MNI RIKSBANK WATCH: Cuts 25bps, Endorses Just One More Cut
MNI (STOCKHOLM) - The Riksbank cut its policy rate 25 basis points to 2.5% on Thursday but it suggested it is close to the end of the easing cycle, with its guidance stating that the next cut will come in the first half of next year and its forecasts showing 2.25% is expected to be the trough.
The cut had been clearly signalled, but the focus ahead of the decision was on whether the Swedish central bank would show more than one more cut this cycle, with some analysts predicting that the policy rate would head on down to 2%. Instead, the Riksbank's in-house rate projection showed it hitting a floor of 2.25%, the mid-point of its new estimate for the neutral range.

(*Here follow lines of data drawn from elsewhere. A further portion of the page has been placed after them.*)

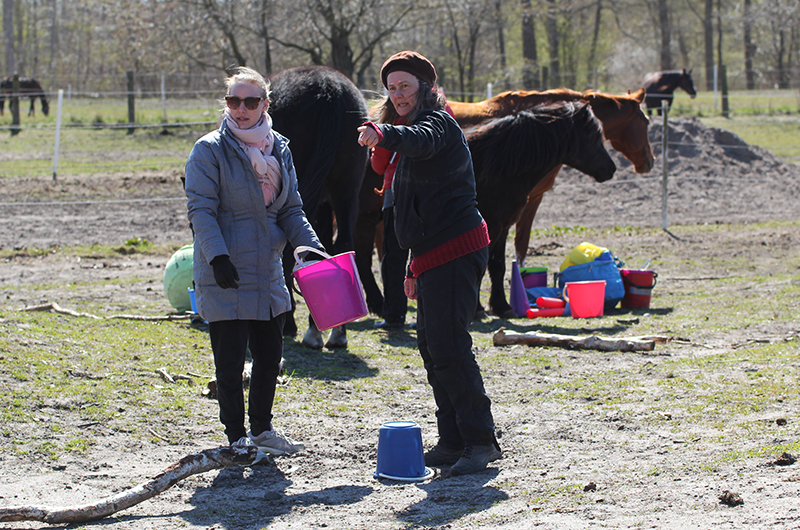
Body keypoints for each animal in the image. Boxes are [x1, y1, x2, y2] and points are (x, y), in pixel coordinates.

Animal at [468, 102, 620, 318]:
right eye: (592, 137)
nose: (611, 168)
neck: (497, 165)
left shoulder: (503, 226)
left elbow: (497, 265)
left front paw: (502, 307)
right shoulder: (491, 226)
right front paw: (478, 310)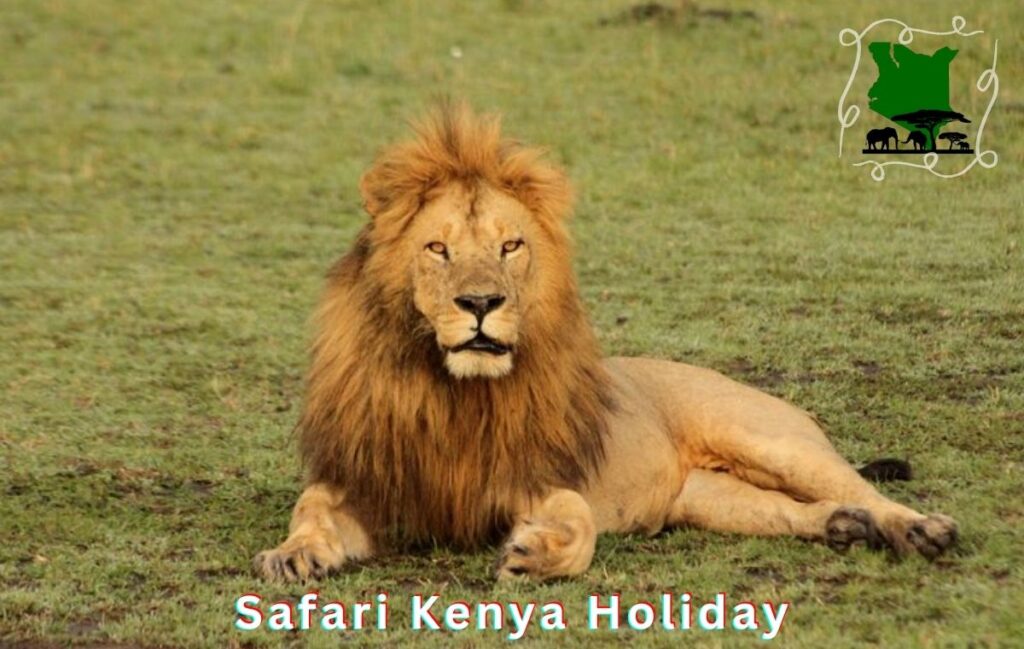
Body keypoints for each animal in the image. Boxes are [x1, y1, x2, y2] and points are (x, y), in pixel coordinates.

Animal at [254, 103, 958, 582]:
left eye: (511, 246)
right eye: (437, 248)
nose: (481, 304)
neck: (452, 394)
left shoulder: (535, 476)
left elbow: (579, 519)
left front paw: (534, 553)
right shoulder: (366, 479)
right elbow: (309, 510)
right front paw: (292, 556)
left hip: (772, 440)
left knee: (859, 486)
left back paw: (921, 530)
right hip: (709, 500)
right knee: (792, 508)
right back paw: (841, 527)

The detailed rate projections pointed to Q1 as the most likely time for the next reduction in rates, with Governor Erik Thedeen noting at the press conference that January is very close, suggesting a March cut is probably on the cards.
In an MNI interview Thedeen said that the Riksbank was not using estimates of the neutral rate to steer near-term policy and that he believed that the risks around the rate projection were balanced. While the downside scenario was for further lower inflation with globalisation enduring and a fairly wide output gap opening, the potential for high U.S. inflation and growth weighed in the other direction. (See MNI INTERVIEW: Riksbank Head Sees Policy Risks Balanced)
The Riksbank's forecasts showed inflation on the target CPIF, consumer prices with a fixed interest rate, measure at the 2.0% target in 2025, dipping only slightly to 1.9% in 2026 and back at target in 2027, with the 2025 forecast up 0.4 percentage point.
GDP growth was forecast to rise to 1.8% next year from just 0.6% in 2024 and to rally to 2.6% in 2026.
Thedeen said the Riksbank could not know where the precise neutral rate was and would have to watch incoming data to gauge the stimulative effect of policy. Krona weakness remains a concern but Thedeen highlighted how little currency rates appear to have been driven by interest rate differentials.